# Check your understanding:
1. In the forum thread on rectifier tubes, rewrite the portion from "Hmm.... I just" up to and including "the turn-on discontinuity)?", replacing "5Y3" with "5Z3".
2. List every rectifier tube model number mentioned in the forum thread on rectifier tubes.
3. Go on with the forum thread on rectifier tubes, picking up after its last line.

Provided passage Start Marker

Hmm.... I just got out the old RCA Receiving Tube handbook and the only
rectifier I can find with actual curves is the 5Y3... the curve is pretty
flat, but you're right that it isn't linear. No knee on it, though.

Is this typical? Are the gas-filled types significantly different (other
than the turn-on discontinuity)?

All vacuum rectifiers show a similar behaviour, corresponding to the so-called 2/3 law. The I-V curve is typically S-Shaped. At low currents, voltage drop grows with current. For higher currents, voltage drop does not grow too much with current.. If current exceeds tube ratings, voltage drop again strongly grows with current.

I could not find the curve for a mercury rectifier. An old RCA tube handbook reports:

- for model 83 (mercury rectifier): voltage drop: 15V
- for model 5U4 (vacuum rectifier): voltage drop: 44V at 225mA, 50V at 275mA, 54V at 300mA

73

Tony, I0JX

Bob,
Yes.

Provided passage End Marker
Material shown Start Marker

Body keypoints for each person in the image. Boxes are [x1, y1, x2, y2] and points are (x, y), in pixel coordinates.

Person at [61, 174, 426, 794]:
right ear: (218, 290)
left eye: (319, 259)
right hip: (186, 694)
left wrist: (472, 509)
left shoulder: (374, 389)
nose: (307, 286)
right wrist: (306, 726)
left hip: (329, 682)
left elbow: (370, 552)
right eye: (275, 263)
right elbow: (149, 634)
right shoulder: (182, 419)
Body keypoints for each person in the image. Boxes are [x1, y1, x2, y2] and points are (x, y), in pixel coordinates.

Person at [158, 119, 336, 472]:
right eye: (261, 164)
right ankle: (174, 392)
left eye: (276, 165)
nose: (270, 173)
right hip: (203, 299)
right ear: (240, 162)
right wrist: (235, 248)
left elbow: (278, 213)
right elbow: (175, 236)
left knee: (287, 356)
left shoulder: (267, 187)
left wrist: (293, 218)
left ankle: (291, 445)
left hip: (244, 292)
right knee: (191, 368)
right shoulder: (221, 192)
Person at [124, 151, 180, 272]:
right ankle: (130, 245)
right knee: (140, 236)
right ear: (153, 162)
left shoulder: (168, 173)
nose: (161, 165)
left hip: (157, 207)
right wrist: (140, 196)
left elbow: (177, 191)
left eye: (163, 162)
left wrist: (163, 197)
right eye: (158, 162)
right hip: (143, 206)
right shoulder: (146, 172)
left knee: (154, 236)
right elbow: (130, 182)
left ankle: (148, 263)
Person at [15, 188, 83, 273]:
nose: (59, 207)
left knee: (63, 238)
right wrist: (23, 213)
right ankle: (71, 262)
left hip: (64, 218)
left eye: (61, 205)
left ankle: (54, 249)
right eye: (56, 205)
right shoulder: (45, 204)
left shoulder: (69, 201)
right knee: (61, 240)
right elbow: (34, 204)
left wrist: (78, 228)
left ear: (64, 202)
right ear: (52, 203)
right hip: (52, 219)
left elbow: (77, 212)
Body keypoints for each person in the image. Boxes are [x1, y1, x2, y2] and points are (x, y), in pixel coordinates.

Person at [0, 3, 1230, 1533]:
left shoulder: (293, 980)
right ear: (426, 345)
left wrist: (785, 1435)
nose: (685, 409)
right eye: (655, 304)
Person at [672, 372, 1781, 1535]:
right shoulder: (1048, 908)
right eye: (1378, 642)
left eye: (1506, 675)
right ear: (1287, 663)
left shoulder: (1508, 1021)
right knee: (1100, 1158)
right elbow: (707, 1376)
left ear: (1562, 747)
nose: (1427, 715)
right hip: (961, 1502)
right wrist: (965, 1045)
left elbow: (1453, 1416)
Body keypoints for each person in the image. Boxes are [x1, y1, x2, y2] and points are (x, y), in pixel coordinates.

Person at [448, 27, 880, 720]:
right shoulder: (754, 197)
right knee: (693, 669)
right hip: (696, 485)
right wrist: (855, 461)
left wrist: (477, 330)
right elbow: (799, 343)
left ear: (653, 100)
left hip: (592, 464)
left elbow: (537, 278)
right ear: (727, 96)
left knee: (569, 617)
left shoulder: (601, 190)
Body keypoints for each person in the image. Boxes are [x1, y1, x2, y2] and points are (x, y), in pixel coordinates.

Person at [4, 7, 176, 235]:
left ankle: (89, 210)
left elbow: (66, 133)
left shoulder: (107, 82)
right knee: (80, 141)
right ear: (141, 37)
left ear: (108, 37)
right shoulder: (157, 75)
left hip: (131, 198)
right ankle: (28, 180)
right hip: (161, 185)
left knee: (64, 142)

Material shown End Marker

# Numbered answers:
1.
Hmm.... I just got out the old RCA Receiving Tube handbook and the only
rectifier I can find with actual curves is the 5Z3... the curve is pretty
flat, but you're right that it isn't linear. No knee on it, though.

Is this typical? Are the gas-filled types significantly different (other
than the turn-on discontinuity)?

2. 5Y3, 83, 5U4

3.
I happen to be restoring an HX-50 at this time. I believe the rectifier
tube is a 5R4GYB. The specs can be found on an application at:
http://tdsl.duncanamps.com/ (I use it a lot); There is it specifies a
voltage drop of 63v at 250ma DC. Also PIV=3100; I Cathode is 715ma max;
IRect is 250ma; RMS input is 900-0-900v. Also see ratings chart at:
http://tdsl.duncanamps.com/pdf/5r4.pdf . The final setting of the resistor
will ultimately be determined by obtaining the proper B+.

Some one did the same thing to the unit I am restoring. So I will be doing
the above exercise too.

Were did you get the 500 volt electrolytic?

I hope this helps.

Paul P.

PS - I'd like to hear about your experiences. I am trying to get a clean
schematic. BAMA is missing significant parts of the schematic art work
around the Power supply 5R4.


wrote in message
ups.com...
Is the voltage drop across a vacume tube rectifier significantly higher
than a solid state plug in replacement? Previous owner of my HX-50
changed over to SS. I am changing out capacitors and just curious.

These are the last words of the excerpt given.